§ Excerpt
=-=-=-=-=
Food. The word conjures up diverse images but we seem to have forgotten its most important element that our web of life is a food web.

And if you really think about it, that’s how all of nature works. We have created an illusion where we’ve placed man at the top of a pyramid, when in reality we have a circle of life and at the end of it we are merely food for microorganisms.

Food and its quality are the real currency essential for well-being; the well-being of the planet and its people, both as producers and as consumers.

One of the aspects of our so-called rationality is the irrational assumption that we are separate from nature. How much more irrational could we be? That we live outside nature. We are separate from her. We can be her masters and conquerors. And that arrogance of that false rationality has literally brought us to the brink.

Every scientific study is showing us that if we continue on the path we’re on, within a century humanity could absolutely destroy the conditions of life as we know it on this planet.
=-=-=-=-=
§ Dataset content

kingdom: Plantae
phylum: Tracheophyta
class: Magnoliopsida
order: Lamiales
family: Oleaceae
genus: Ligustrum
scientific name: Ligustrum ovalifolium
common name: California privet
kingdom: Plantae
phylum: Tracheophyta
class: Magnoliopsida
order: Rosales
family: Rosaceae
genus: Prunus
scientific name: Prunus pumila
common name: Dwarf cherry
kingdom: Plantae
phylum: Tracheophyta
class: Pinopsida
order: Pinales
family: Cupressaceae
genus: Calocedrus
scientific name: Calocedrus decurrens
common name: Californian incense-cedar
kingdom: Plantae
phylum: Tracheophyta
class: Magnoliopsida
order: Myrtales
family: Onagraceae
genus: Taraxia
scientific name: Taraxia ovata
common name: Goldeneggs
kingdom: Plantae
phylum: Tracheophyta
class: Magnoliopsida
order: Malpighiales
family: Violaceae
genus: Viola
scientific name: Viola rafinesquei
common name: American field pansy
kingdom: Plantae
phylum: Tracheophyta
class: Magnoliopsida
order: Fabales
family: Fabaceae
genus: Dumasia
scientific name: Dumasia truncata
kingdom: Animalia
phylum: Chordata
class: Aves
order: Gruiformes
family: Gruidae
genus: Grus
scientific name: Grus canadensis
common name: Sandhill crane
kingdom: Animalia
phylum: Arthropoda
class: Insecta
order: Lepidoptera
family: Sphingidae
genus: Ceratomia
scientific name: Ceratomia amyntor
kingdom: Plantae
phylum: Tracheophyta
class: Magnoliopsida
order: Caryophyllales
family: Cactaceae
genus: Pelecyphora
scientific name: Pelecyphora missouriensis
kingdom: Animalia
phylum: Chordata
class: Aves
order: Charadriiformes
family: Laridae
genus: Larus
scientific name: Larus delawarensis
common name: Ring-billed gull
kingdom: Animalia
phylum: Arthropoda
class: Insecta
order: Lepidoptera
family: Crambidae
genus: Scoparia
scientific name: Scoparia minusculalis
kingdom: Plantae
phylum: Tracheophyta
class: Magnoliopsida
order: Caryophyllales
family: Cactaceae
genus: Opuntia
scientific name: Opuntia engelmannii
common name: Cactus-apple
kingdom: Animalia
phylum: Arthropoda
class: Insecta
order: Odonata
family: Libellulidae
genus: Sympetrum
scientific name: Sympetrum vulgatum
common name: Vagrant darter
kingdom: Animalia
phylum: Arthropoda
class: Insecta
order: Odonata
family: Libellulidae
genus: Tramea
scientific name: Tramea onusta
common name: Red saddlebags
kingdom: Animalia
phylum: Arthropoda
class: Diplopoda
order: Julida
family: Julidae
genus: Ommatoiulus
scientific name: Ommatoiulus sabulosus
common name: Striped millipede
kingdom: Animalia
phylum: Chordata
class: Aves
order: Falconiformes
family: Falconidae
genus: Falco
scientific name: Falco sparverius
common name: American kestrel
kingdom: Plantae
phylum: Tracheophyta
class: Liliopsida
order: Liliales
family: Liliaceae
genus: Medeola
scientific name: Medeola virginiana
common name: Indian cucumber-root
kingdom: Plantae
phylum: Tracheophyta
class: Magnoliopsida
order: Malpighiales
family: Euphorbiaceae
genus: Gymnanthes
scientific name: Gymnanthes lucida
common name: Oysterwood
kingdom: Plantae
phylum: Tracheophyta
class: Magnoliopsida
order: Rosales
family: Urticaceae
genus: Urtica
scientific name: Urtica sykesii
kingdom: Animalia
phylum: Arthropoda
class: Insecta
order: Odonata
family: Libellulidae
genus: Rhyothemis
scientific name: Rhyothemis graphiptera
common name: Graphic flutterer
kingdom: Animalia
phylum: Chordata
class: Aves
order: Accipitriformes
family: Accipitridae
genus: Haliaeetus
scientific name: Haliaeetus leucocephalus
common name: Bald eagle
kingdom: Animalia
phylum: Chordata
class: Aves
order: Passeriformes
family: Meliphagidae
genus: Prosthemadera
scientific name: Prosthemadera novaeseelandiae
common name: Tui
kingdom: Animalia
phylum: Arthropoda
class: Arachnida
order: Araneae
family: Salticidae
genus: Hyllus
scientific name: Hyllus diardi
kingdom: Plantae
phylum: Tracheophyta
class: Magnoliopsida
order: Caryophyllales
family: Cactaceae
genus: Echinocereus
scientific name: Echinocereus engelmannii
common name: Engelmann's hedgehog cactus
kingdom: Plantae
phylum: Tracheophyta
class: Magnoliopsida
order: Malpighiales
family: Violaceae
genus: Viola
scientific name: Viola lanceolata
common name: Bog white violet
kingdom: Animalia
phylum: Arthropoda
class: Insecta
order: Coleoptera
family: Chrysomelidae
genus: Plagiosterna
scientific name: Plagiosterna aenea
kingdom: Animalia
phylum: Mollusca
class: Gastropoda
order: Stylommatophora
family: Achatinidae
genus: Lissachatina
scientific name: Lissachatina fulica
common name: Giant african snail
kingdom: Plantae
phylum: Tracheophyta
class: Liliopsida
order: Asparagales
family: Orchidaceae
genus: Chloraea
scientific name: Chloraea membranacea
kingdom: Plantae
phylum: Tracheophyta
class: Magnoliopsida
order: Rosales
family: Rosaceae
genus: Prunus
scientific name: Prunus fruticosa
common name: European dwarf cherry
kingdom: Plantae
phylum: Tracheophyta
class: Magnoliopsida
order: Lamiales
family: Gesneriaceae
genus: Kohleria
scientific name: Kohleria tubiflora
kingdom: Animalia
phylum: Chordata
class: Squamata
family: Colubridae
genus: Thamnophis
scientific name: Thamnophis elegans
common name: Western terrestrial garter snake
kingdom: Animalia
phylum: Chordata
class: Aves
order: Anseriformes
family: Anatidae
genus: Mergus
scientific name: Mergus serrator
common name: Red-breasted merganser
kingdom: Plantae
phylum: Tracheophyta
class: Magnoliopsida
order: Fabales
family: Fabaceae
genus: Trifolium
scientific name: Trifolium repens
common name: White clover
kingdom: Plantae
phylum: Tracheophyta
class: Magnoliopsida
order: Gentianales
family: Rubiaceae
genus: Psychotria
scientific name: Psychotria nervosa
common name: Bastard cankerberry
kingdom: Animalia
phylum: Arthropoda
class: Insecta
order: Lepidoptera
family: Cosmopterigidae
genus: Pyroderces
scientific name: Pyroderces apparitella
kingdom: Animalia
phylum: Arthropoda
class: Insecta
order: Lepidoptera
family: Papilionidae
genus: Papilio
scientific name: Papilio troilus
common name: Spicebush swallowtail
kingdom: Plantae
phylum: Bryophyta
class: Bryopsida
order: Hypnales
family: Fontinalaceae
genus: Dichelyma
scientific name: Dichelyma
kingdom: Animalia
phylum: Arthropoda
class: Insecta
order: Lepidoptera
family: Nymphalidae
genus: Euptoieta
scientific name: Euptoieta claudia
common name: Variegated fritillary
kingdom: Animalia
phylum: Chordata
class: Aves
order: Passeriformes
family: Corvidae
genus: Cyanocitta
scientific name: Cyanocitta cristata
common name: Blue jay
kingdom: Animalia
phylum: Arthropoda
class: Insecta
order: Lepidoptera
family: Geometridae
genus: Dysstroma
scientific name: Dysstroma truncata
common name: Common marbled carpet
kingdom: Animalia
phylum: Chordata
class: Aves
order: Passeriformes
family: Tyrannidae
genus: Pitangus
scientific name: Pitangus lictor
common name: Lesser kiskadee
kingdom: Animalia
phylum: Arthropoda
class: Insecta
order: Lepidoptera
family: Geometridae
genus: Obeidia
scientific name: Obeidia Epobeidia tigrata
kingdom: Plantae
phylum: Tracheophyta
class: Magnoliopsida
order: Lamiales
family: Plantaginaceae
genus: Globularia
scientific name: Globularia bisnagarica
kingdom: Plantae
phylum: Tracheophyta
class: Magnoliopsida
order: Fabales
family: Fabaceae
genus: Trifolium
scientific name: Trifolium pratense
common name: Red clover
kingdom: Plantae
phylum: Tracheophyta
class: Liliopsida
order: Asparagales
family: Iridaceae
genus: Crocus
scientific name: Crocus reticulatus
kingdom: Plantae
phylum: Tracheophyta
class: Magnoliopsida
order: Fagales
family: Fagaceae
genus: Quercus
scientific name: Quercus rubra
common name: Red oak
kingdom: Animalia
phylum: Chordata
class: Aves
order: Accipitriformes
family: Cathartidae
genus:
=-=-=-=-=
§ What to do
1. Answer these questions from the passage on food:
(a) What are we at the end of the circle of life?
(b) What is named as the real currency essential for well-being?
(c) Within what span of time could humanity destroy the conditions of life on this planet if we continue on our present path?
2. Decide whether each statement agrees with the passage on food, and answer yes or no with the words from the passage that settle it:
(a) Our web of life is described as a food web.
(b) In reality, man stands at the top of a pyramid.
(c) The assumption that we are separate from nature is called rational.
3. Reproduce the passage on food from "And if you really" up to and including "on this planet.".
The entries have no role in this exercise.

§ Answers to this exercise
1.
(a) Merely food for microorganisms.
(b) Food and its quality.
(c) Within a century.

2.
(a) Yes: "our web of life is a food web"
(b) No: "We have created an illusion where we’ve placed man at the top of a pyramid, when in reality we have a circle of life"
(c) No: "the irrational assumption that we are separate from nature"

3.
And if you really think about it, that’s how all of nature works. We have created an illusion where we’ve placed man at the top of a pyramid, when in reality we have a circle of life and at the end of it we are merely food for microorganisms.

Food and its quality are the real currency essential for well-being; the well-being of the planet and its people, both as producers and as consumers.

One of the aspects of our so-called rationality is the irrational assumption that we are separate from nature. How much more irrational could we be? That we live outside nature. We are separate from her. We can be her masters and conquerors. And that arrogance of that false rationality has literally brought us to the brink.

Every scientific study is showing us that if we continue on the path we’re on, within a century humanity could absolutely destroy the conditions of life as we know it on this planet.